Raw data |
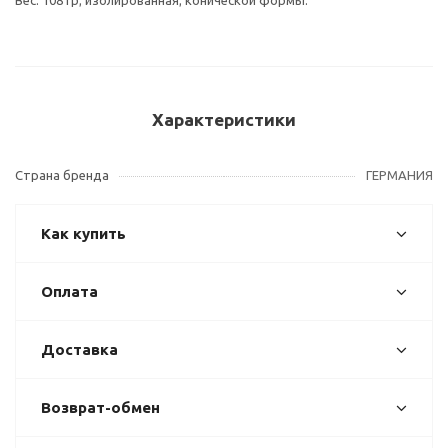
Вес: 108 гр; изолированная; конической формы.
Характеристики
Страна бренда
ГЕРМАНИЯ
Как купить
Оплата
Доставка
Возврат-обмен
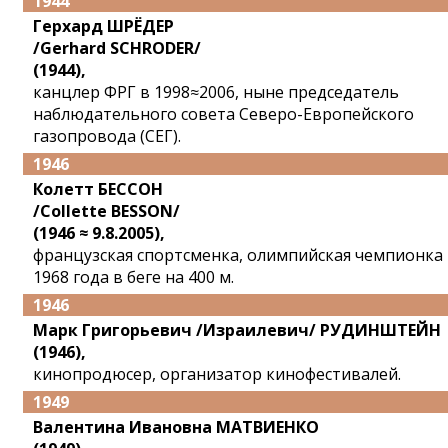
1944
Герхард ШРЁДЕР
/Gerhard SCHRODER/
(1944),
канцлер ФРГ в 1998≈2006, ныне председатель
наблюдательного совета Северо-Европейского
газопровода (СЕГ).
1946
Колетт БЕССОН
/Collette BESSON/
(1946 ≈ 9.8.2005),
французская спортсменка, олимпийская чемпионка
1968 года в беге на 400 м.
1946
Марк Григорьевич /Израилевич/ РУДИНШТЕЙН
(1946),
кинопродюсер, организатор кинофестивалей.
1949
Валентина Ивановна МАТВИЕНКО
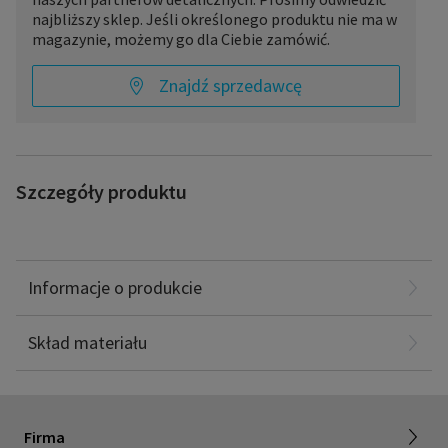
najbliższy sklep. Jeśli określonego produktu nie ma w
magazynie, możemy go dla Ciebie zamówić.
Znajdź sprzedawcę
Szczegóły produktu
Pas barkowy to wyrób medyczny wielokrotnego użytku
przeznaczony do wspomagania procesu leczenia oraz
rehabilitacji zgodnie ze wskazaniami. Wskazania:
profilaktycznie; korekcyjnie tj. plecy okrągłe, klatka piersiowa
Latex: 50%
lejkowata; przeciwbólowo.
Poliester: 30%
Informacje o produkcie
Elastil: 15%
Poliamid: 5%
Skład materiału
O SIGVARIS GROUP
Firma
Praca z nami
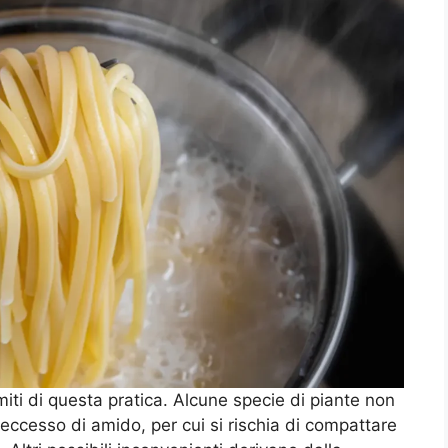
miti di questa pratica. Alcune specie di piante non
n eccesso di amido, per cui si rischia di compattare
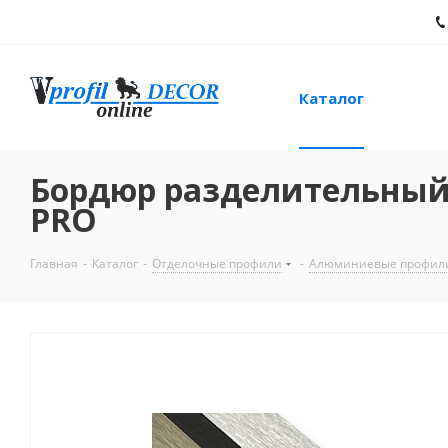
Каталог
Бордюр разделительный
PRO
Главная
-
Каталог
-
Отделочные профили
-
Алюминиевые профил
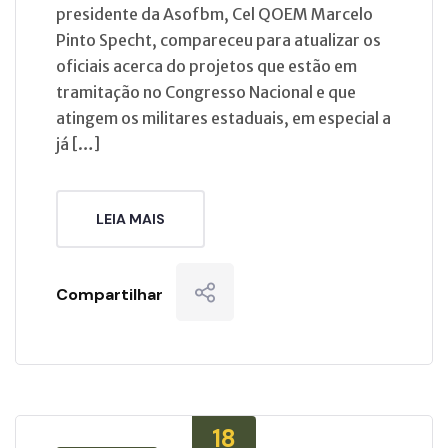
presidente da Asofbm, Cel QOEM Marcelo
Pinto Specht, compareceu para atualizar os
oficiais acerca do projetos que estão em
tramitação no Congresso Nacional e que
atingem os militares estaduais, em especial a
já […]
LEIA MAIS
Compartilhar
18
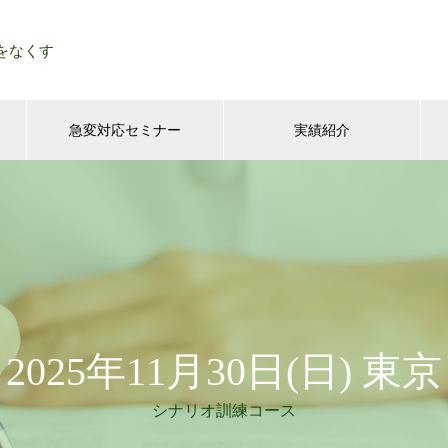
をなくす
急変対応セミナー
実績紹介
2025年11月30日(日) 東京
シナリオ訓練コース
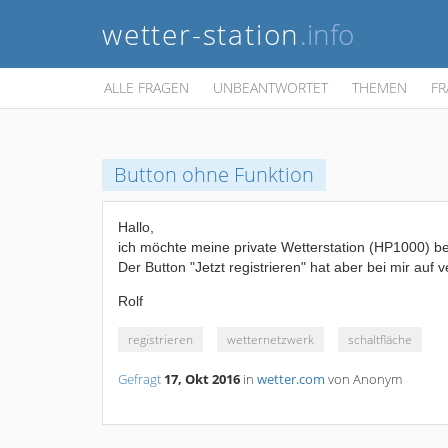
wetter-station
.info
ALLE FRAGEN
UNBEANTWORTET
THEMEN
FR
Button ohne Funktion
Hallo,
ich möchte meine private Wetterstation (HP1000) bei
Der Button "Jetzt registrieren" hat aber bei mir au
Rolf
registrieren
wetternetzwerk
schaltfläche
Gefragt
17, Okt 2016
in
wetter.com
von
Anonym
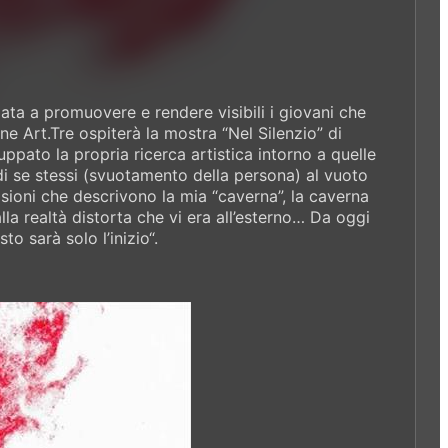
zata a promuovere e rendere visibili i giovani che
one Art.Tre ospiterà la mostra “Nel Silenzio” di
ppato la propria ricerca artistica intorno a quelle
di se stessi (svuotamento della persona) al vuoto
isioni che descrivono la mia “caverna”, la caverna
alla realtà distorta che vi era all’esterno… Da oggi
o sarà solo l’inizio“.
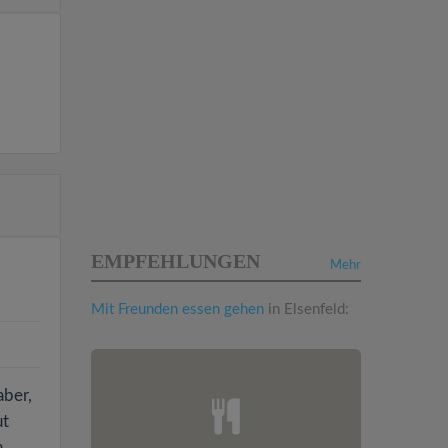
EMPFEHLUNGEN
Mehr
Mit Freunden essen gehen
in Elsenfeld:
aber,
ut
n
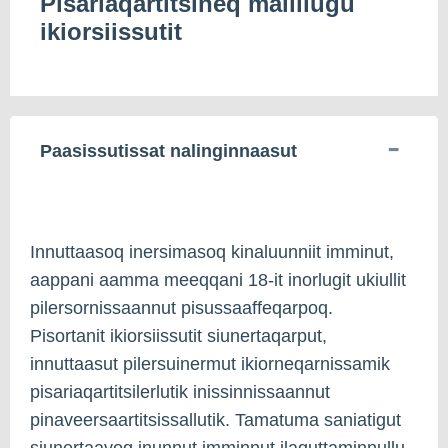
Pisariaqartitsineq malillugu
ikiorsiissutit
Paasissutissat nalinginnaasut
Innuttaasoq inersimasoq kinaluunniit imminut,
aappani aamma meeqqani 18-it inorlugit ukiullit
pilersornissaannut pisussaaffeqarpoq.
Pisortanit ikiorsiissutit siunertaqarput,
innuttaasut pilersuinermut ikiorneqarnissamik
pisariaqartitsilerlutik inissinnissaannut
pinaveersaartitsissallutik. Tamatuma saniatigut
siunertaavoq inunnut imminnut ilaquttaminnullu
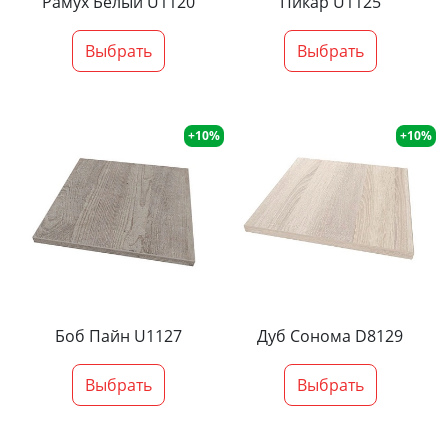
Рамух Белый U1120
Пикар U1125
Выбрать
Выбрать
+10%
+10%
Боб Пайн U1127
Дуб Сонома D8129
Выбрать
Выбрать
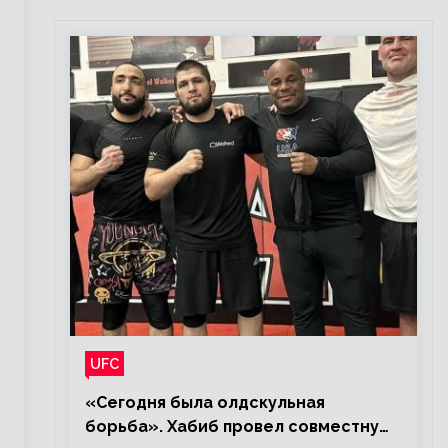
UFC
«Сегодня была олдскульная
борьба». Хабиб провел совместную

Task objective | Please report every line in the entries above that holds the string "Button".

Solution for this task |
Button ohne Funktion
Der Button "Jetzt registrieren" hat aber bei mir au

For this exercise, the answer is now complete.